|Meeting Vocational Rehabilitation Goals|
The painting, "Safe Landing" completed April 15, 2013
~Kathryn Ross/Wellsville Daily Reporter
Despite debilitating disease, Kalkbrenner is flying high.
The 2013 Great Wellsville Balloon Rally artist is well aware of the work that goes into the Rally. She pays tribute to that in her painting. The new artist is Sheila Kalkbrenner, of Wellsville.
Only a few days before the due date, Kalkbrenner, once an organizer with the Balloon Rally, decided to enter a work in the search for the 2013 artwork which would be used to represent the 38th Balloon Rally on shirts and posters. The committe had issued a directive to artist the the Wellsville Country Club was to be featured in the work, as well as several specific balloons.
"Most everyone views the country club from the front with the balloons on the other side of the road on the golf course," Kalkbrenner said, "I didn't want to put the road in the painting, so I decided to take my own photos."
Kalkbrenner said she found herself behind the country club and decided that she liked that view better than the front.
"I've never seen many balloons land back there, probably because of all the trees and power lines, so I've had to take out some of the trees in the painting," said Kalkbrenner.
The painting shows several balloons in various stages- flight,landing, deflation and packing up. It also features many children and adults as spectators.
"It is important to include that perspective in the work, to show people that a lot of hard work goes into ballooning and the Rally,"she said.
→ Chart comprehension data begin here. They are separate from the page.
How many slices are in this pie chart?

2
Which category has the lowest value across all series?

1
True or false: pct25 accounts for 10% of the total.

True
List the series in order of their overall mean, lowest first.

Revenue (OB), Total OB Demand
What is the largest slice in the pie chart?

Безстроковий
The painting, done in acrylic, will be completed by mid-month.
After a spelling mistake made the 2012 T-shirt a collector's item, Kalkbrenner said she made sure that she wasn't in charge of the writing that will go on the shirts and posters.
With a master's degree in education, the 2000 graduate of Alfred University, who also has a degree in fine arts, says her work is most influenced by Paul Gauguin.
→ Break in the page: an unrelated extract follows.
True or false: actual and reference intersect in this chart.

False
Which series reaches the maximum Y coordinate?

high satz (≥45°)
The artist said she doesn't remember a time in her life when she wasn't involved in art. "I was using crayons and pencils before I could walk."
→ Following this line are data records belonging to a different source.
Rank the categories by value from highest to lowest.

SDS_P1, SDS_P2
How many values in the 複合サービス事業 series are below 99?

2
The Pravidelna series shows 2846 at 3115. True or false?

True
Even when she was physically unable to paint and sit for long periods at teh easel following a diagnosis of adhesive arachnoiditis, which causes chronic lower back and/or leg pain, weakness and sensory loss, Kalkbrenner focused her artistic instincts into photography. She hoped to use those photographs for her paintings.
Her goal is to make her work studio on South Main Street "s self-sustaining studio" and to enter her work in national competitions.
Last summer, as part of the Art Takes Times Square project, Kalkbrenner's "Honesty & Hope a.k.a. No Pain, No Gain" an artwork relating to the apin of arachnoiditis, was featured on a Jumbotron in Times Square in downtown Manhattan.
"It is very inspiring considering that there was a time not too long ago that I couldn't paint at all," she said.